When his wounds were healed, and the King had done the needful bit of decoration, we got him home. We did not make the fuss they did in some places. Our disaster was too awful, and the pathos of that solitary survivor too piercing. But some of us were at the station, and there in the front row were the ten men of prayer. Poor Roger quite broke down when he saw them. And he could find no words to thank them. But he wrung their hands till they winced with the pain of that iron grip.

That night I got a chance of a talk with him alone. He was too modest to tell me anything of his own great exploit. But there was evidently something he wanted to say, and it was as if he did not know how to begin. At last he said, "I have a story to tell that not one in fifty would listen to. That Tuesday evening when I was left alone, and had given up all hope, I remembered it was the hour of the old meeting, and I kept my promise and prayed for the boys of my Class. Then everything around me faded from my mind, and I saw the dear lads in the Mission Room at prayer.

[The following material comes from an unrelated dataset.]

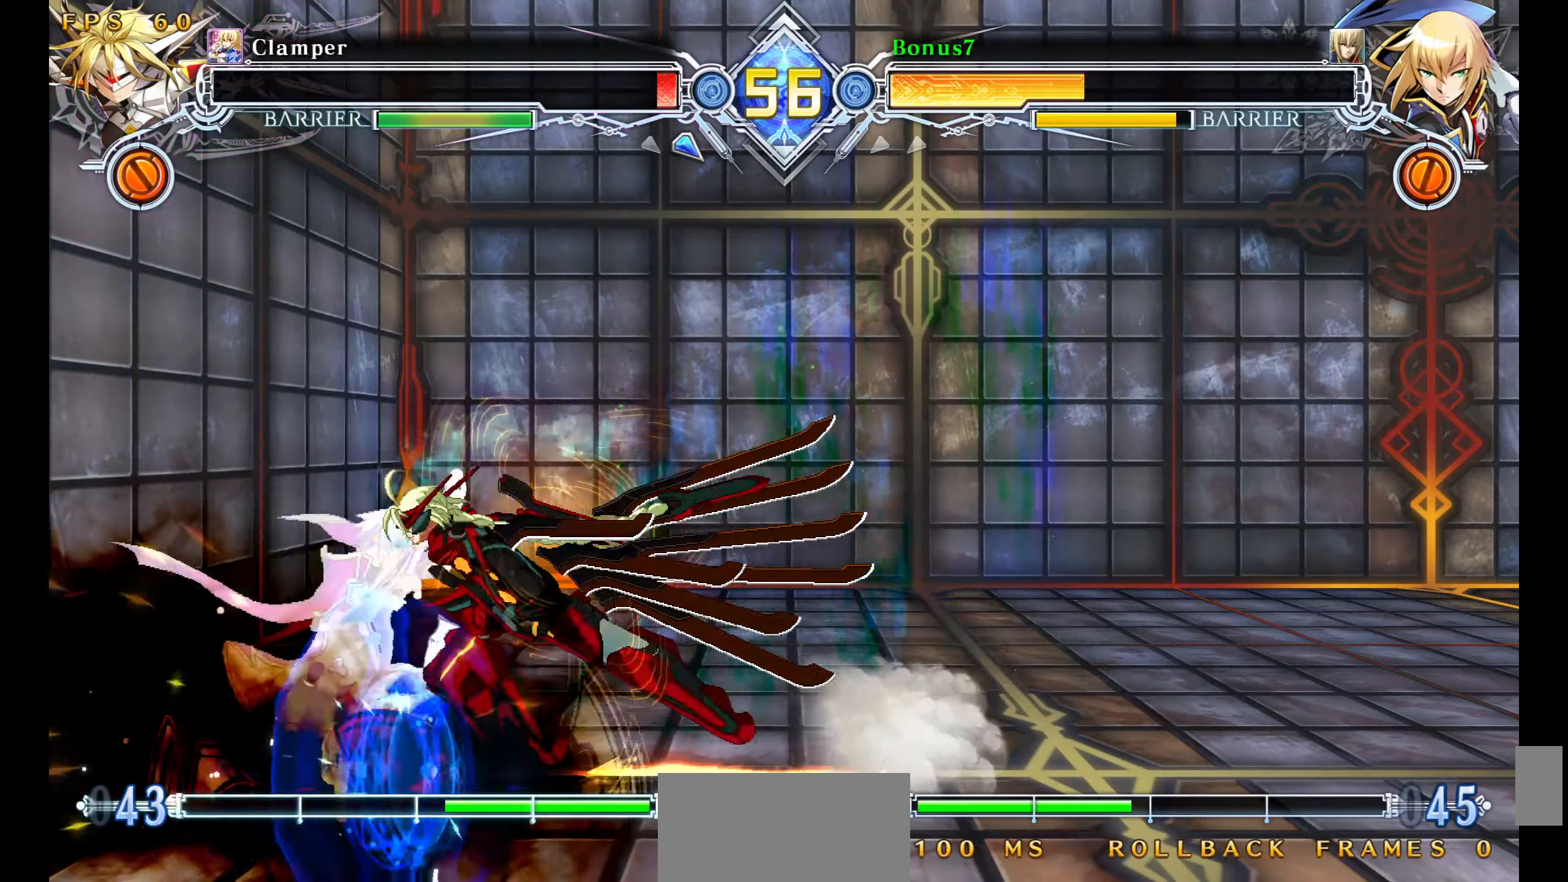
{"buttons": ["SQUARE", "TRIANGLE", "DPAD_DOWN", "DPAD_LEFT"], "events": [[17, "DPAD_DOWN", "up"], [234, "SQUARE", "down"], [234, "TRIANGLE", "down"], [250, "DPAD_DOWN", "down"]]}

I don't mean that I went back in memory. I knew with an absolute certainty that I was there invisible in that night's meeting. Whether in the body or out of the body, I cannot say, but there I was, watching and listening."

"How wonderful!" I said.

"That's not all, there's something stranger still," he went on. "They were kneeling on the floor, and Ted Harper was reading a prayer, and when it was done they said 'Amen' as with one voice. I counted to see if they were all there. I got to ten right enough, but I did not stop there. I counted again, and this is the odd thing—there were eleven of them! In my dream or vision or trance, call it what you will, I was vaguely troubled by this unexpected number. I saw the ten troop out in their old familiar way, and I turned back to find the eleventh, The Comrade in White, and to speak to Him. I felt His presence still, and was glad of it, for the trouble and perplexity were all gone and in their place a great expectation. I seemed to know the very place where He had been kneeling, and I hurried forward. But there was nothing to be seen, nothing but the well-remembered text staring down at me from the wall—'For where two or three are gathered together in my name, there am I in the midst of them.' I remembered no more, till I found myself in the base hospital. But of course I knew then how I had been saved, and what my boys had done for me.

"It makes a man feel strange to have his life given back to him like that; it's as if God would expect a great deal in return. But there's a stronger feeling still in my heart. I believe the lads got their answer not for my sake but for their own. Think what it means to them. They've got their feet now on the rock of prayer. They know the truth of God. I'm not sure, but I don't think I'll ever tell them that I saw Christ in their midst. They know it in their own way, and perhaps their own way is best."

And as he said it, I saw that Lieutenant Roger Fenton was prouder of his boys than of his Victoria Cross.